Accord Canada-Europe : des tribunaux d’arbitrage toujours contestés
Radio-Canada
L’accord de libre-échange entre le Canada et l’Union européenne (connu sous son acronyme AECG) prévoit un mécanisme de règlement des différends entre investisseurs et États (RDIE).
Ce mécanisme qui a très rapidement soulevé des questions au Canada, voire provoqué des manifestations en Europe (surtout en Wallonie), continue d'être une source de préoccupation, notamment chez les groupes écologistes.
En principe, ce mécanisme permet à une entreprise de poursuivre en justice un État lorsque celui-ci vote une loi qui a un impact négatif sur ses profits, actuels ou futurs, de façon discriminatoire.
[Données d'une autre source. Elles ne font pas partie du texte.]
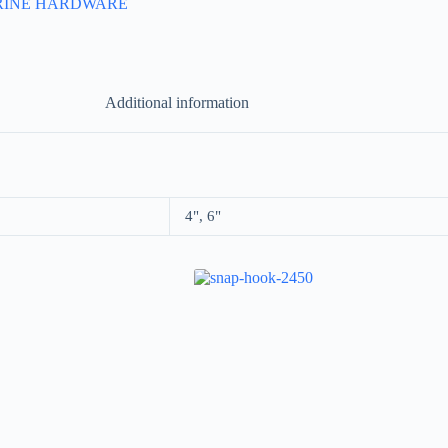
RINE HARDWARE
Additional information
4", 6"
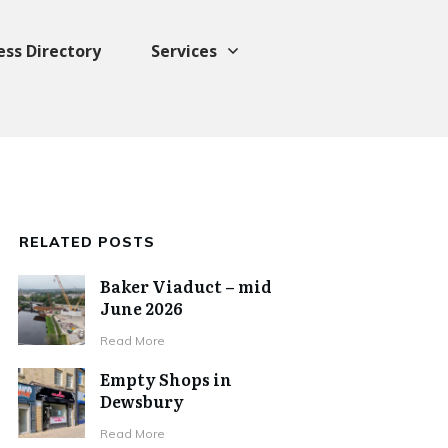
ess Directory
Services
RELATED POSTS
Baker Viaduct – mid
June 2026
Read More
Empty Shops in
Dewsbury
Read More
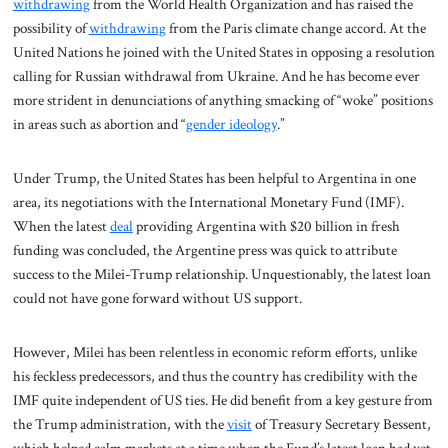
withdrawing
from the World Health Organization and has raised the
possibility of
withdrawing
from the Paris climate change accord. At the
United Nations he joined with the United States in opposing a resolution
calling for Russian withdrawal from Ukraine. And he has become ever
more strident in denunciations of anything smacking of “woke” positions
in areas such as abortion and “
gender ideology
.”
Under Trump, the United States has been helpful to Argentina in one
area, its negotiations with the International Monetary Fund (IMF).
When the latest
deal
providing Argentina with $20 billion in fresh
funding was concluded, the Argentine press was quick to attribute
success to the Milei-Trump relationship. Unquestionably, the latest loan
could not have gone forward without US support.
However, Milei has been relentless in economic reform efforts, unlike
his feckless predecessors, and thus the country has credibility with the
IMF quite independent of US ties. He did benefit from a key gesture from
the Trump administration, with the
visit
of Treasury Secretary Bessent,
which helped calm markets at a time when the Fund’s latest loan had yet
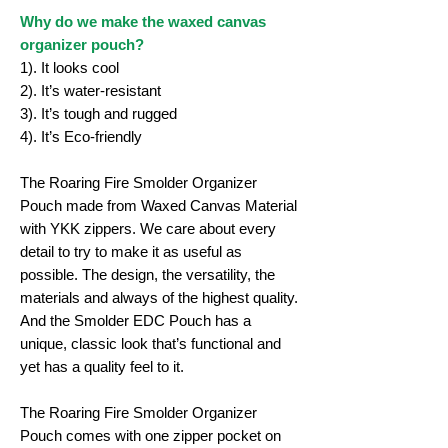
Why do we make the waxed canvas
organizer pouch?
1). It looks cool
2). It’s water-resistant
3). It’s tough and rugged
4). It’s Eco-friendly
The Roaring Fire Smolder Organizer
Pouch made from Waxed Canvas Material
with YKK zippers. We care about every
detail to try to make it as useful as
possible. The design, the versatility, the
materials and always of the highest quality.
And the Smolder EDC Pouch has a
unique, classic look that’s functional and
yet has a quality feel to it.
The Roaring Fire Smolder Organizer
Pouch comes with one zipper pocket on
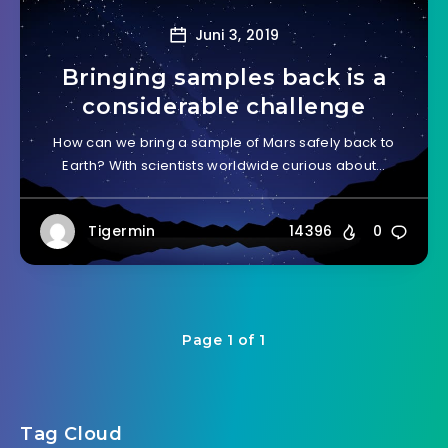
Juni 3, 2019
Bringing samples back is a
considerable challenge
How can we bring a sample of Mars safely back to
Earth? With scientists worldwide curious about…
Tigermin
14396
0
Page 1 of 1
Tag Cloud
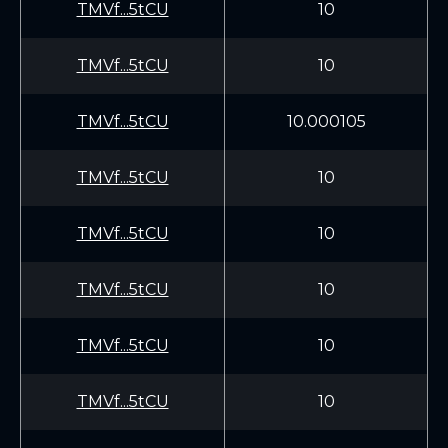
TMVf...5tCU
10
TMVf...5tCU
10
TMVf...5tCU
10.000105
TMVf...5tCU
10
TMVf...5tCU
10
TMVf...5tCU
10
TMVf...5tCU
10
TMVf...5tCU
10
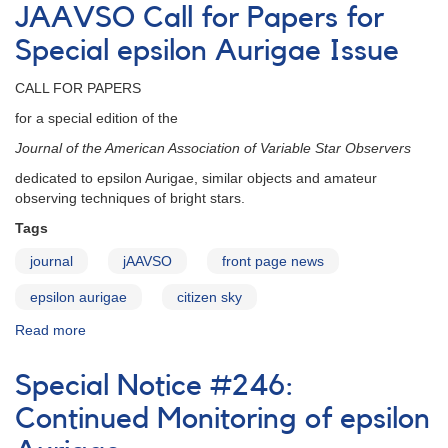
Sky
JAAVSO Call for Papers for
epsilon
Aurigae
Special epsilon Aurigae Issue
Papers
CALL FOR PAPERS
for a special edition of the
Journal of the American Association of Variable Star Observers
dedicated to epsilon Aurigae, similar objects and amateur
observing techniques of bright stars.
Tags
journal
jAAVSO
front page news
epsilon aurigae
citizen sky
Read more
about
JAAVSO
Call
Special Notice #246:
for
Papers
Continued Monitoring of epsilon
for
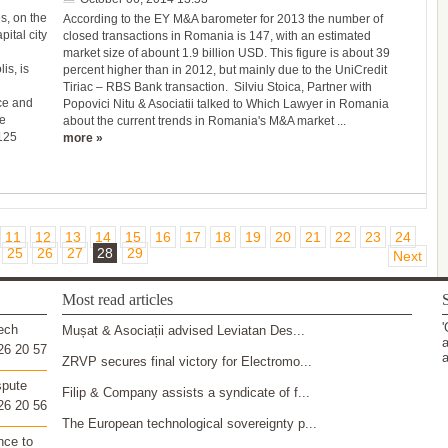
s, on the
According to the EY M&A barometer for 2013 the number of
pital city
closed transactions in Romania is 147, with an estimated
market size of abount 1.9 billion USD. This figure is about 39
is, is
percent higher than in 2012, but mainly due to the UniCredit
Tiriac – RBS Bank transaction. Silviu Stoica, Partner with
ce and
Popovici Nitu & Asociatii talked to Which Lawyer in Romania
he
about the current trends in Romania's M&A market ...
 125
more »
11
12
13
14
15
16
17
18
19
20
21
22
23
24
25
26
27
28
29
Next
Most read articles
S
'
ech
Mușat & Asociații advised Leviatan Des...
a
26 20 57
a
ZRVP secures final victory for Electromo...
spute
Filip & Company assists a syndicate of f...
26 20 56
The European technological sovereignty p...
nce to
Selon les détracteurs du RDIE, celui-ci menacerait la démocratie puisqu’il conférerait un pouvoir excessif aux multinationales, qui seraient alors capables de faire barrage à des lois progressistes ou environnementales.
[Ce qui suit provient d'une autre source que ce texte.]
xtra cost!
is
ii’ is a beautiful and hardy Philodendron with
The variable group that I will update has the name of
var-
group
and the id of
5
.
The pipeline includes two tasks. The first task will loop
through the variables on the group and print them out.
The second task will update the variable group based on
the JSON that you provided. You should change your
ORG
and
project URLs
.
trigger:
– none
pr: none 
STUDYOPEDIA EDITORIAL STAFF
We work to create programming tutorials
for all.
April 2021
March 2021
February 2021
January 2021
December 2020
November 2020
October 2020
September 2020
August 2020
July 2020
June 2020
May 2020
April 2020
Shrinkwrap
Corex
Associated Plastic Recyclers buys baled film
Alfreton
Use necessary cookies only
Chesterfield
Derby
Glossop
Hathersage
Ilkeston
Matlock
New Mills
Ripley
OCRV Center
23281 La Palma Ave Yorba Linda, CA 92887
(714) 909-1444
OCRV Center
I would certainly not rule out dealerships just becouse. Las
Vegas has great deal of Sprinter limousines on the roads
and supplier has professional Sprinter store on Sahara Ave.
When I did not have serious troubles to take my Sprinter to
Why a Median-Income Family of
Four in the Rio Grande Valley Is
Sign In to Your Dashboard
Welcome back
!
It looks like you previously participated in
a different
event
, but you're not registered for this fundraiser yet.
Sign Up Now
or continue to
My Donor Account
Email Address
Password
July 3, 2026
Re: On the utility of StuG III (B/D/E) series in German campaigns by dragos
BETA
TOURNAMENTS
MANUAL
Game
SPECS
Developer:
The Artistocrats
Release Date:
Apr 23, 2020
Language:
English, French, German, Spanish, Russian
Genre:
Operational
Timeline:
En 2020, par exemple, la société américaine Koch a poursuivi le Canada (Nouvelle fenêtre) pour expropriation indirecte en réaction à une loi ontarienne visant à réduire les émissions de CO2. La société réclame un montant de 30 millions de dollars américains au Canada pour compenser une perte de profits.
Charles Emmanuel Coté, professeur de droit à l’Université Laval, explique que la crainte d’une réclamation peut effectivement avoir pour effet de freiner les ardeurs d’un État d’adopter des mesures environnementales. On appelle ce phénomène le gel ou la frilosité réglementaire. Mais cela est difficile à établir objectivement, nuance le professeur.
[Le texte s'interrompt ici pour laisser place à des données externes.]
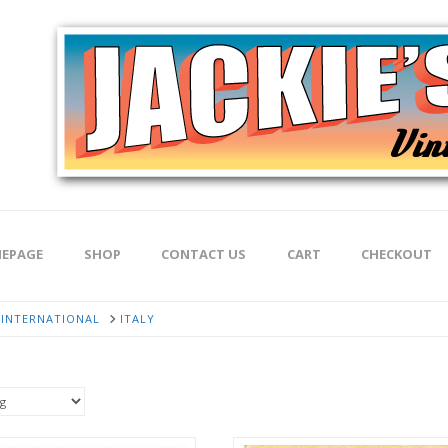
EPAGE
SHOP
CONTACT US
CART
CHECKOUT
INTERNATIONAL
ITALY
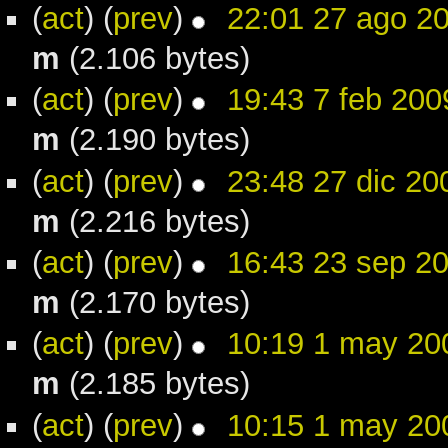
(
act
) (
prev
)
22:01 27 ago 2
m
(2.106 bytes)
(
act
) (
prev
)
19:43 7 feb 200
m
(2.190 bytes)
(
act
) (
prev
)
23:48 27 dic 20
m
(2.216 bytes)
(
act
) (
prev
)
16:43 23 sep 2
m
(2.170 bytes)
(
act
) (
prev
)
10:19 1 may 20
m
(2.185 bytes)
(
act
) (
prev
)
10:15 1 may 20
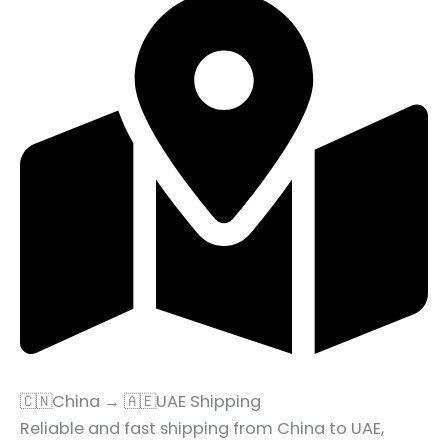
🇨🇳China → 🇦🇪UAE Shipping
Reliable and fast shipping from China to UAE,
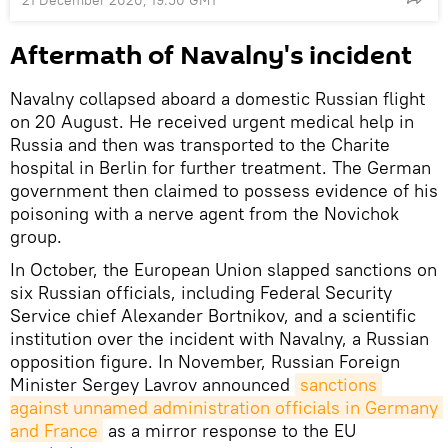
Aftermath of Navalny's incident
Navalny collapsed aboard a domestic Russian flight
on 20 August. He received urgent medical help in
Russia and then was transported to the Charite
hospital in Berlin for further treatment. The German
government then claimed to possess evidence of his
poisoning with a nerve agent from the Novichok
group.
In October, the European Union slapped sanctions on
six Russian officials, including Federal Security
Service chief Alexander Bortnikov, and a scientific
institution over the incident with Navalny, a Russian
opposition figure. In November, Russian Foreign
Minister Sergey Lavrov announced
sanctions 
against unnamed administration officials in Germany 
and France
as a mirror response to the EU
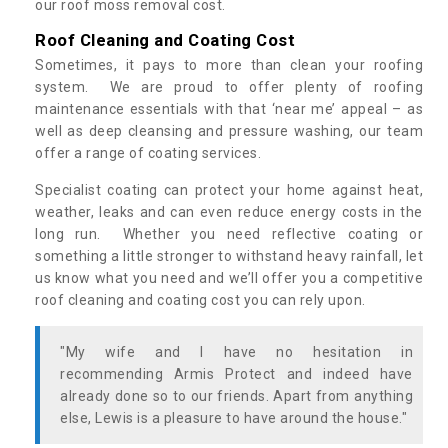
our roof moss removal cost.
Roof Cleaning and Coating Cost
Sometimes, it pays to more than clean your roofing
system. We are proud to offer plenty of roofing
maintenance essentials with that ‘near me’ appeal – as
well as deep cleansing and pressure washing, our team
offer a range of coating services.
Specialist coating can protect your home against heat,
weather, leaks and can even reduce energy costs in the
long run. Whether you need reflective coating or
something a little stronger to withstand heavy rainfall, let
us know what you need and we’ll offer you a competitive
roof cleaning and coating cost you can rely upon.
"My wife and I have no hesitation in
recommending Armis Protect and indeed have
already done so to our friends. Apart from anything
else, Lewis is a pleasure to have around the house."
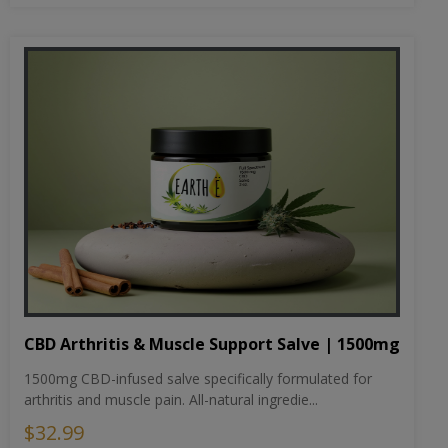
CBD Arthritis & Muscle Support Salve | 1500mg
1500mg CBD-infused salve specifically formulated for
arthritis and muscle pain. All-natural ingredie...
$32.99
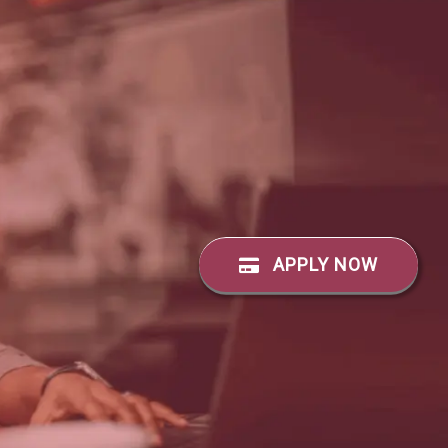
APPLY NOW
Dans le passé, le Canada a fait l’objet d’une vingtaine de poursuites judiciaires, dans le cadre de l’Accord de libre-échange nord-américain avec les États-Unis et le Mexique (ALENA), souvent à la suite de l’adoption de lois vertes.
Stuart Trew, chercheur au Centre canadien de politiques alternatives, un groupe de réflexion canadien qui suit de près cet accord, estime que le langage du chapitre sur les tribunaux d’arbitrage demeure très vague. L'accord protège les investisseurs de tout traitement inéquitable et injuste, ainsi que de toute expropriation indirecte , des termes qui donnent trop de place à une interprétation d'entrée de jeu favorable aux multinationales, au détriment des lois environnementales.
Inquiète de la légalité de ce mécanisme, la Belgique avait décidé de saisir la Cour de justice de l’Union européenne. En 2019, la Cour donne son avis (Nouvelle fenêtre) : le RDIE est bel et bien compatible avec le droit primaire de l’Union européenne.